Following the American Civil War Sesquicentennial with day by day writings of the time, currently 1863.

Diary of a Tar Heel Confederate Soldier By Louis Léon [53d North Carolina Regiment, infantry]

March 14—This morning, at daybreak, cannonading was heard by us from General Pettigrew’s line, which is on our left flank. We immediately fell into line of battle, our artillery opened fire, then we infantry advanced our line on the Yankees. We halted in an old field and had for a breastwork a rail fence. We fought for four hours—hot at times. We had a number killed and wounded. The enemy fell back on their stronghold—Newbern. This battle is called the Battle of Deep Gully, as it was fought on that stream. We then took up our march again for Kinston. We got eleven miles and halted for the night. Our company was the rear guard of the brigade.

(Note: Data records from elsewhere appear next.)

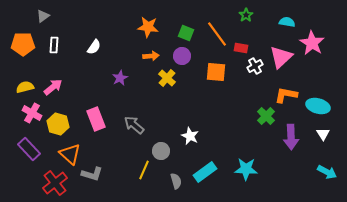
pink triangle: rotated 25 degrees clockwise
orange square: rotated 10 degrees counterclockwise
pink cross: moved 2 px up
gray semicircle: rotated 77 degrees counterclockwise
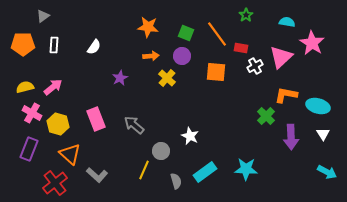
purple rectangle: rotated 65 degrees clockwise
gray L-shape: moved 5 px right, 1 px down; rotated 25 degrees clockwise
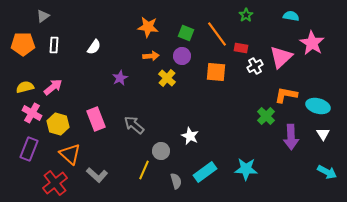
cyan semicircle: moved 4 px right, 6 px up
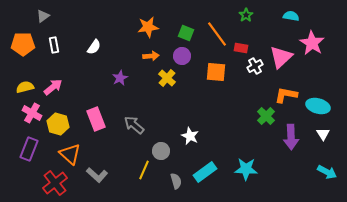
orange star: rotated 15 degrees counterclockwise
white rectangle: rotated 14 degrees counterclockwise
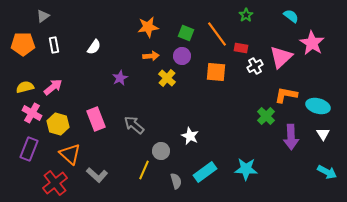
cyan semicircle: rotated 28 degrees clockwise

March 13—Resumed our march at 8 this morning, got eight miles, when we got to our extreme picket posts. They told us the Yankees were one mile and a quarter from us. Then we marched half a mile further, when our artillery commenced the fight. It kept on all day, but very light. We drove in their pickets and advanced our line until dark. We are eight miles from Newbern—marched eleven miles.

March 12—We have had orders several times for the last six days to march, and a part of our brigade has had a fight. But this morning we took up our march at 5 o’clock. I saw Gen. D. H. Hill on the road and spoke to him, as well as his adjutant. They are friends from home and comrades of our first North Carolina regiment. We marched twenty miles and halted for the night—laid in line of battle all night with arms by our side.

March 6—Several of us out of our company went to Kinston and the battlefield. The Yankees are very poorly buried, as we saw several heads, hands and feet sticking out of the ground, where the rain had washed the dirt off of them.

March 5—Up to to-day there is nothing worth recording, although we are getting black as negroes on account of our burning green pine.

February 26—Two men out of our regiment were whipped for desertion. They were undressed all but pants and shoes, tied to a post, and each given thirty-nine lashes on their bare backs. The balance of this month nothing new, only very cold.

February 25—Henry Wortheim was sent home on a sick furlough, as he is very bad off.

February 13—Nothing new. We have been fixing our camps. Our company has built log huts, from two to three feet high, and then put our tents over them—building a chimney to each hut or tent, and we are very comfortable. We got orders to cook two days’ rations, and be ready to march in two hours, but did not have to go—in fact, nothing new until the 25th.

February 9—We established a regular camp here. This last march has been a very hard one, and only a distance of thirty miles. But it took us from Wednesday to Saturday, through snow, rain and mud ankle-deep and without rations. Kinston is a perfect ruin, as the Yankees have destroyed everything they could barely touch, but it must at one time have been a very pretty town—but now nothing scarcely but chimneys are left to show how the Yankees are trying to reconstruct the Union.

February 8—Wortheim and myself went uptown to get something to eat. We got corn bread and bacon. On our road back to camp we bought four more dodgers of corn bread and gave it to our mess companions who did not go uptown. Our regiment moved on the other side of town in an old pine thicket.